Lookup (Find) the email address for John Smith

Note: It would also be nice if you could say for John Smith, Jane Smith, and John Doe 注意：如果您能说for John Smith, Jane Smith, and John Doe也很好

Ideally I'd like this library if it exists to be scalable so I can program in what needs to happen once certain things show up like find,email or search,users 理想情况下，如果该库具有可伸缩性，我希望它能够对某些事情（如find,email或search,users显示时需要发生的事情进行编程

Is anyone aware of a PHP Library that can do something like the above? 是否有人知道可以执行上述操作的PHP库？

1 个解决方案

As far as I know, currently there aren't libraries for doing a search based on natural language queries, neither in PHP nor in any other programming language (I assume you can't use IBM Watson :) ). 据我所知，目前尚没有基于PHP或任何其他编程语言的基于自然语言查询的搜索库（我假设您不能使用IBM Watson :)）。

I think the feasible approaches are a grammar-based parser and fuzzy search : 我认为可行的方法是基于语法的解析器和模糊搜索 ：

Using a parser generator like Jison you can parse and "understand" on the user browser all the statements corresponding to a generative grammar, sending to the server just the generated query or an intermediate representation. 使用像Jison这样的解析器生成器，您可以在用户浏览器上解析和“理解”与生成语法相对应的所有语句，仅将生成的查询或中间表示发送到服务器。

It's better than a PHP parser because the user can have an immediate feedback while typing and it's less frustrating than submit a form and get an error. 它比PHP解析器更好，因为用户在键入时可以立即得到反馈，并且比提交表单和得到错误要令人沮丧。 The query interpretation in this case would be 99% correct, but in many case a perfectly right (from the human point of view) query will be rejected because not be foreseen by the grammar. 在这种情况下，查询解释将是99％正确的，但是在很多情况下（从人的角度来看）完全正确的查询将被拒绝，因为语法没有预见到这种情况。

In the other case, you can do some pre-processing, like removing stop words, making text lowercase, stemming and so on, then search with a full text search engine (Lucene is probably the most powerful, but it's in Java). 在另一种情况下，您可以进行一些预处理，例如删除停用词，使文本变为小写字母，词干等等，然后使用全文本搜索引擎进行搜索（Lucene可能是最强大的，但是它在Java中）。 PostgreSQL support it and also MySQL has some full text search capabilities. PostgreSQL 支持它，MySQL还具有一些全文搜索功能。 It's also possible to build a primitive engine based on a basic RDBMS using index and tokenizing text on whitespaces and punctuation. 也可以基于基本RDBMS构建基本引擎，该引擎使用索引以及对空白和标点符号的文本进行标记化。
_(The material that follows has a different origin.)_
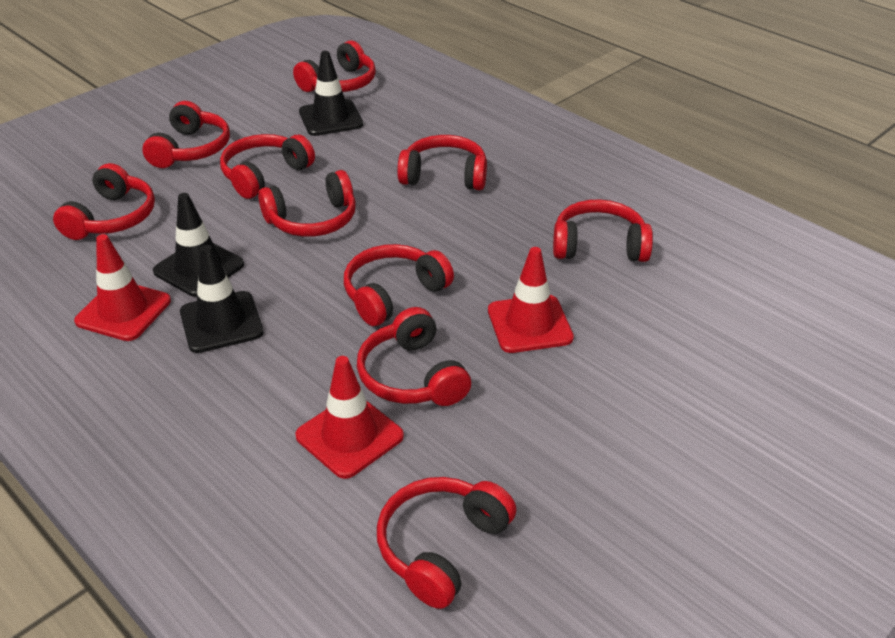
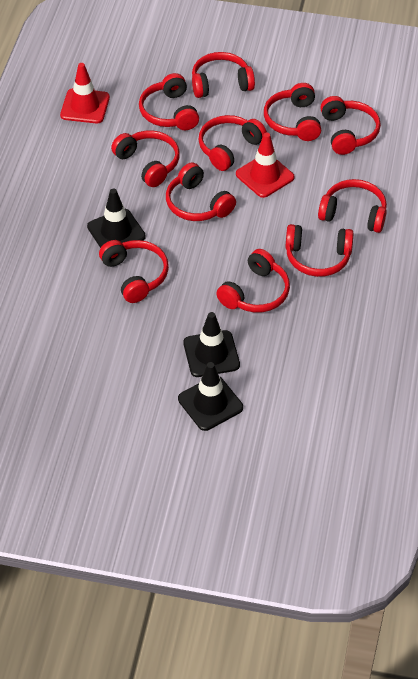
red headphones: [53,163,155,240] [142,101,230,168] [220,134,315,199] [258,170,356,237] [293,40,376,92] [344,244,454,326] [357,307,471,406] [377,477,516,609] [397,135,487,190] [553,199,653,262] = 10 -> [99,240,169,303] [111,131,180,187] [139,73,199,130] [166,162,236,221] [192,52,255,98] [198,115,267,171] [216,249,290,313] [264,83,321,141] [285,224,354,277] [318,179,387,233] [320,96,381,155] = 11
red traffic cone: [74,234,171,341] [295,356,404,479] [488,247,574,353] = 3 -> [60,63,110,123] [236,132,295,198] = 2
Which way depends on how diversified and noisy is your data and various the expected query. 哪种方式取决于您的数据的多样性和嘈杂程度以及各种预期的查询。 You can also try to implement an hybrid approach, that is, parse the text using the grammar and whether it fails use a full text search. 您还可以尝试实现一种混合方法，即使用语法分析文本，以及使用全文本搜索是否失败。